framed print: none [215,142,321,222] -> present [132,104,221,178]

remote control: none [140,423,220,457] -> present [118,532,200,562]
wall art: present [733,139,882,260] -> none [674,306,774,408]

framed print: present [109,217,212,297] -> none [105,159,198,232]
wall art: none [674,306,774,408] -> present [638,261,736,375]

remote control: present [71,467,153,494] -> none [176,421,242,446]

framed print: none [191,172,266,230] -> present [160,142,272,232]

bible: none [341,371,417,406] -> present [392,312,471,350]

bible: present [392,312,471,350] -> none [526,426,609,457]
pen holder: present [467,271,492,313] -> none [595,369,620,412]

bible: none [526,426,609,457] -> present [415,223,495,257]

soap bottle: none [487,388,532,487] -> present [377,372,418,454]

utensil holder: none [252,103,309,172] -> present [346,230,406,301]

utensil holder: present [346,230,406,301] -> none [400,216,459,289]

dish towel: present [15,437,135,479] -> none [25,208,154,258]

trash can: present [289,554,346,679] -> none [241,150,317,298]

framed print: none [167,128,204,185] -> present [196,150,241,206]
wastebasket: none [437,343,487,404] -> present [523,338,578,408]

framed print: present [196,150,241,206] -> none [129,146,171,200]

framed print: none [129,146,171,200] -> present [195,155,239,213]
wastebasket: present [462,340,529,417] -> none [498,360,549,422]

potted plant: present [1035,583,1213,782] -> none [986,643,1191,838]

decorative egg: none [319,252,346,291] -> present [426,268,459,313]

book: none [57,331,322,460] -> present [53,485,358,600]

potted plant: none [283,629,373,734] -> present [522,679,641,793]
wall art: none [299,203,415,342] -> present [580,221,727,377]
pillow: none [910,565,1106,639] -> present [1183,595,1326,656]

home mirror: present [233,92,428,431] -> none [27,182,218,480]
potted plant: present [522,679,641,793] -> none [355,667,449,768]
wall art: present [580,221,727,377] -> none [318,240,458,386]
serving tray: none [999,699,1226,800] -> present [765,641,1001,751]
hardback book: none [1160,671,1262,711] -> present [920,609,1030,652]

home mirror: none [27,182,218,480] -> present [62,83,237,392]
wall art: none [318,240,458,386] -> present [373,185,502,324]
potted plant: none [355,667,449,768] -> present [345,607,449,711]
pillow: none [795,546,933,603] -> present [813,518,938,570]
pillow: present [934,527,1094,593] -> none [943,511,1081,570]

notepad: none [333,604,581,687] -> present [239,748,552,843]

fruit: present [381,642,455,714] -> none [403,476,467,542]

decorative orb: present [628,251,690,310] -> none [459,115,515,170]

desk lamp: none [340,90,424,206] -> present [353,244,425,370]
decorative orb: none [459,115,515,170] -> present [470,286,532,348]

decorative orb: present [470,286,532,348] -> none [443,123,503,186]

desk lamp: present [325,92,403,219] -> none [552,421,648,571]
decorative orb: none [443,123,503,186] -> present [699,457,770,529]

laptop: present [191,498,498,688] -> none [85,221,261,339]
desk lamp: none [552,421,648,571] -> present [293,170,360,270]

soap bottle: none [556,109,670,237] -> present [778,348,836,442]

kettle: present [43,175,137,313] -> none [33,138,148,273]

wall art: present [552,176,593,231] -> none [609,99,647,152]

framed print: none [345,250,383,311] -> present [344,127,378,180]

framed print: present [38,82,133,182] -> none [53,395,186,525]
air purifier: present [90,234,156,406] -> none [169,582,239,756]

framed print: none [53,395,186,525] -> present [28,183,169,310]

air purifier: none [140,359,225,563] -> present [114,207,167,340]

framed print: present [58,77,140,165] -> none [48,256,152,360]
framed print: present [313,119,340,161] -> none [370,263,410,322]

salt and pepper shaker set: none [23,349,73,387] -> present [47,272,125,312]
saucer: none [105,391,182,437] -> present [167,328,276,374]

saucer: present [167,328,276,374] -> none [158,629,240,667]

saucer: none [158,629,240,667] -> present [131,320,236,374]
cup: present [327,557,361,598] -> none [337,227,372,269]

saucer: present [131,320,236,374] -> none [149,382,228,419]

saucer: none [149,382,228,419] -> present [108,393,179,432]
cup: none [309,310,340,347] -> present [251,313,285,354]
++++++++
ABOUT THIS EXERCISE
Every line that holds the word "control" should be copied from the records above.

RESPONSE AREA
remote control: none [140,423,220,457] -> present [118,532,200,562]
remote control: present [71,467,153,494] -> none [176,421,242,446]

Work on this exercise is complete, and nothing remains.